> Task
Starting at the beginning of the records and ending at the line that contains "line at (471, 625): dashed -> solid", write them out again, swapping "dashed" for "broken" and changing nothing else.

> Records for the exercise

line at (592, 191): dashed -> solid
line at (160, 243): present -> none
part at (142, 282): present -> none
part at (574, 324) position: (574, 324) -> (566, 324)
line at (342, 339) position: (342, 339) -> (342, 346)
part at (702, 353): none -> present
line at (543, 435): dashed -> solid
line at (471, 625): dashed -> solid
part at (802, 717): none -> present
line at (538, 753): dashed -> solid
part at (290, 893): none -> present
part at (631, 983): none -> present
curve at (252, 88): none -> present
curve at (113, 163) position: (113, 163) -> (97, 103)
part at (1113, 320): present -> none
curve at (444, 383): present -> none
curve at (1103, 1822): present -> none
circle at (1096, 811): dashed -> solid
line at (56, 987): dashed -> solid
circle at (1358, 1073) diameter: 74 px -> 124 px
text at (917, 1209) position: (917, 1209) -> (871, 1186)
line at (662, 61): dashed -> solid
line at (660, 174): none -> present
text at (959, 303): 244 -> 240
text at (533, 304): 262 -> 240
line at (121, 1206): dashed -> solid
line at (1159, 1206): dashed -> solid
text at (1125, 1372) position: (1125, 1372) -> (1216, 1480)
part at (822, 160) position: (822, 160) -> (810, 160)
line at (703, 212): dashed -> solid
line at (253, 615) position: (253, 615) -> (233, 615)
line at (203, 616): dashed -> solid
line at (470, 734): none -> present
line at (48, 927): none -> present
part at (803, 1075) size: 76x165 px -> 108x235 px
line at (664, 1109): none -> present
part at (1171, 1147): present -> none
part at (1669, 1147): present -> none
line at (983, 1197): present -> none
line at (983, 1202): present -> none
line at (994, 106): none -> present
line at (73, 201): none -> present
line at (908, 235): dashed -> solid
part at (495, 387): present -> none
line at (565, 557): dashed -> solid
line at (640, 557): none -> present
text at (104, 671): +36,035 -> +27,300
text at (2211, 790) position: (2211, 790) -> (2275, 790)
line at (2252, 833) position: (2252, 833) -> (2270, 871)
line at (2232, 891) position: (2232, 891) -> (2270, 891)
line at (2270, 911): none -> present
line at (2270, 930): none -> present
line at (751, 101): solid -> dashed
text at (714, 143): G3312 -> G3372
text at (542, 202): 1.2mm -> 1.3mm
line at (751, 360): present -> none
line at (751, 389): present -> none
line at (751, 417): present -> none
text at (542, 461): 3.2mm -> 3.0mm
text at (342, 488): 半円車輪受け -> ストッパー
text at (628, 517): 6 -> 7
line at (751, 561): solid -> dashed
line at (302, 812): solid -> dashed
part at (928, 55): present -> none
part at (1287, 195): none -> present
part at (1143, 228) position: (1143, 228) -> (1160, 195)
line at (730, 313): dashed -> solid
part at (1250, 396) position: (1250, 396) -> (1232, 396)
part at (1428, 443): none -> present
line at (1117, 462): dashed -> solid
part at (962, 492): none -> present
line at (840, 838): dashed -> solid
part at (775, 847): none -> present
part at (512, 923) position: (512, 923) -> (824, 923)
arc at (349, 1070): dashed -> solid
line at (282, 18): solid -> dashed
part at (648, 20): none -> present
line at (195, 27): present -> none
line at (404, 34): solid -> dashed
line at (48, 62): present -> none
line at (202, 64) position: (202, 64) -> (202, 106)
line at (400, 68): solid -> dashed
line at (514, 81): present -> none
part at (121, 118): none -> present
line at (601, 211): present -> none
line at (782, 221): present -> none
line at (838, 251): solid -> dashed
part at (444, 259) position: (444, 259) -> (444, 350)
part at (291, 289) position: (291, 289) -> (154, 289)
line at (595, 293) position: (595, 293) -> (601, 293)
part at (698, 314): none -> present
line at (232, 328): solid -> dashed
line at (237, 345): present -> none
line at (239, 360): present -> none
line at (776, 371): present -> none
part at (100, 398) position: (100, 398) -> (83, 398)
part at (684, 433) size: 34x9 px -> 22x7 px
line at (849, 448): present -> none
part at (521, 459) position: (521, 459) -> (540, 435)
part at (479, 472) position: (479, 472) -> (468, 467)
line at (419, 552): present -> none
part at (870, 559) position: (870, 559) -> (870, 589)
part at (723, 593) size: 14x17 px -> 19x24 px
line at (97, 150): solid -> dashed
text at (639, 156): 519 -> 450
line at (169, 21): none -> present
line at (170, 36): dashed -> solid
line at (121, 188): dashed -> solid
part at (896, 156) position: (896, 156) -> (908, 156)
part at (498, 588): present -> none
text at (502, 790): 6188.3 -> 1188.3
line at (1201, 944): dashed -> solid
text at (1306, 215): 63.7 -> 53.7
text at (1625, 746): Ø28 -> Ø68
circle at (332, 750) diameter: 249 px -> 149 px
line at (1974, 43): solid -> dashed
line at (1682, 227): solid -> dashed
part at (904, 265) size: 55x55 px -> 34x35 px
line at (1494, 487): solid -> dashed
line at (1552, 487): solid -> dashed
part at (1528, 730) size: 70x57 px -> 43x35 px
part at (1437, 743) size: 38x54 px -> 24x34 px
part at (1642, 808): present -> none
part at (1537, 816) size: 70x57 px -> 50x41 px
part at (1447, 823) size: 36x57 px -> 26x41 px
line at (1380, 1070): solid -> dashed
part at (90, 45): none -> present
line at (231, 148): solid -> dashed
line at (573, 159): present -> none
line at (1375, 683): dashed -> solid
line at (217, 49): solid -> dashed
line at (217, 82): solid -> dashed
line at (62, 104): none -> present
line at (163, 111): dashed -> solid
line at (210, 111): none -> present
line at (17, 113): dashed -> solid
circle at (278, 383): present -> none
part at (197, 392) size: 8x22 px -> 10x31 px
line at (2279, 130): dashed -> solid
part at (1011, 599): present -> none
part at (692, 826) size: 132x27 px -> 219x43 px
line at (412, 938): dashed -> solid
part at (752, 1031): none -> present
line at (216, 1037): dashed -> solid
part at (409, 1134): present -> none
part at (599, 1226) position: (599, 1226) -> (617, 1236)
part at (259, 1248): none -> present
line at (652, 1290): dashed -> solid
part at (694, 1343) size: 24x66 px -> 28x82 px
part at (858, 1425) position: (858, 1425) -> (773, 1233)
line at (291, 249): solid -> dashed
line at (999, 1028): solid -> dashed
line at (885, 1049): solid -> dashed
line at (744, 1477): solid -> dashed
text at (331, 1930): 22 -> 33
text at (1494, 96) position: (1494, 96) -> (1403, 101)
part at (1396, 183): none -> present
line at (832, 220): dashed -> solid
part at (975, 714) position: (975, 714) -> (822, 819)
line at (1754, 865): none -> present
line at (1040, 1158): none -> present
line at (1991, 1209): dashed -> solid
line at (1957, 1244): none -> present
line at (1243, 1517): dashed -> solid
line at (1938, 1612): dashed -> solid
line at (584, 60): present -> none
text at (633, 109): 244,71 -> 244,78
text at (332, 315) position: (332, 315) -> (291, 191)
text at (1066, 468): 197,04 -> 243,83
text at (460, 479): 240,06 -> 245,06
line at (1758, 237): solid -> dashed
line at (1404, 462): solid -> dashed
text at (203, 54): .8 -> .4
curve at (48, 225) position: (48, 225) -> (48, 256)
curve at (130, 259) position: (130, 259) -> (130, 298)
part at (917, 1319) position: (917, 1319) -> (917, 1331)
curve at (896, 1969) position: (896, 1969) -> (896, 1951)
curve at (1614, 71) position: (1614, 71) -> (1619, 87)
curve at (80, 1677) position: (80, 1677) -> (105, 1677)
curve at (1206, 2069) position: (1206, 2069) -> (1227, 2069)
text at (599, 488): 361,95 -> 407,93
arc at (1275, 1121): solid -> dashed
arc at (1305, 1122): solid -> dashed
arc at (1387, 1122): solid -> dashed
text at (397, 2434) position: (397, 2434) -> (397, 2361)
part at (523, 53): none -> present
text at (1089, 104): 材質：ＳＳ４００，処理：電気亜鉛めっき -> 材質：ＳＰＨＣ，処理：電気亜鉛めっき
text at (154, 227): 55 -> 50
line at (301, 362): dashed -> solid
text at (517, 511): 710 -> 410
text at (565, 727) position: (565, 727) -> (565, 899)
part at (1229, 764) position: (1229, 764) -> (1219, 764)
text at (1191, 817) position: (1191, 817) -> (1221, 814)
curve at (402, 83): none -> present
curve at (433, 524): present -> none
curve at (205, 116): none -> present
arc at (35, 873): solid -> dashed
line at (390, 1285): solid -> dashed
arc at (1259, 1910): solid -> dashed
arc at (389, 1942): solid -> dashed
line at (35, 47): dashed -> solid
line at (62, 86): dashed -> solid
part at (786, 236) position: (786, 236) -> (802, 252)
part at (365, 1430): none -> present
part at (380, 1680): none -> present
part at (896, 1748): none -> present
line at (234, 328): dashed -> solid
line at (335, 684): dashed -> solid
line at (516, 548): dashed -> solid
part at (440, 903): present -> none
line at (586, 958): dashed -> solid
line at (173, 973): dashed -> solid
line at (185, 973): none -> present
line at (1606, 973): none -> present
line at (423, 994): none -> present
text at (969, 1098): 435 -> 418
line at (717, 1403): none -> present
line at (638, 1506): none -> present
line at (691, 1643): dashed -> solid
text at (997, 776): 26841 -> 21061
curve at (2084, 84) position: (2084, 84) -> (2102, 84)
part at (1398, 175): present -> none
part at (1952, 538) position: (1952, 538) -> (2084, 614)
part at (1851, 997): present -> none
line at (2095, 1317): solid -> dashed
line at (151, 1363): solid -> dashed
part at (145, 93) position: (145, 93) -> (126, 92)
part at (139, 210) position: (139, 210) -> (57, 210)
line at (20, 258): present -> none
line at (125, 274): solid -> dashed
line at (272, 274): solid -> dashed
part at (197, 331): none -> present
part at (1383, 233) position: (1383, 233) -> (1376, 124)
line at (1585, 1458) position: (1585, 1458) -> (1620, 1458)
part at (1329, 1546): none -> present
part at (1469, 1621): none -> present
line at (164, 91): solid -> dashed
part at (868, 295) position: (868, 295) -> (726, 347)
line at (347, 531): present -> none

> The completed task
line at (592, 191): broken -> solid
line at (160, 243): present -> none
part at (142, 282): present -> none
part at (574, 324) position: (574, 324) -> (566, 324)
line at (342, 339) position: (342, 339) -> (342, 346)
part at (702, 353): none -> present
line at (543, 435): broken -> solid
line at (471, 625): broken -> solid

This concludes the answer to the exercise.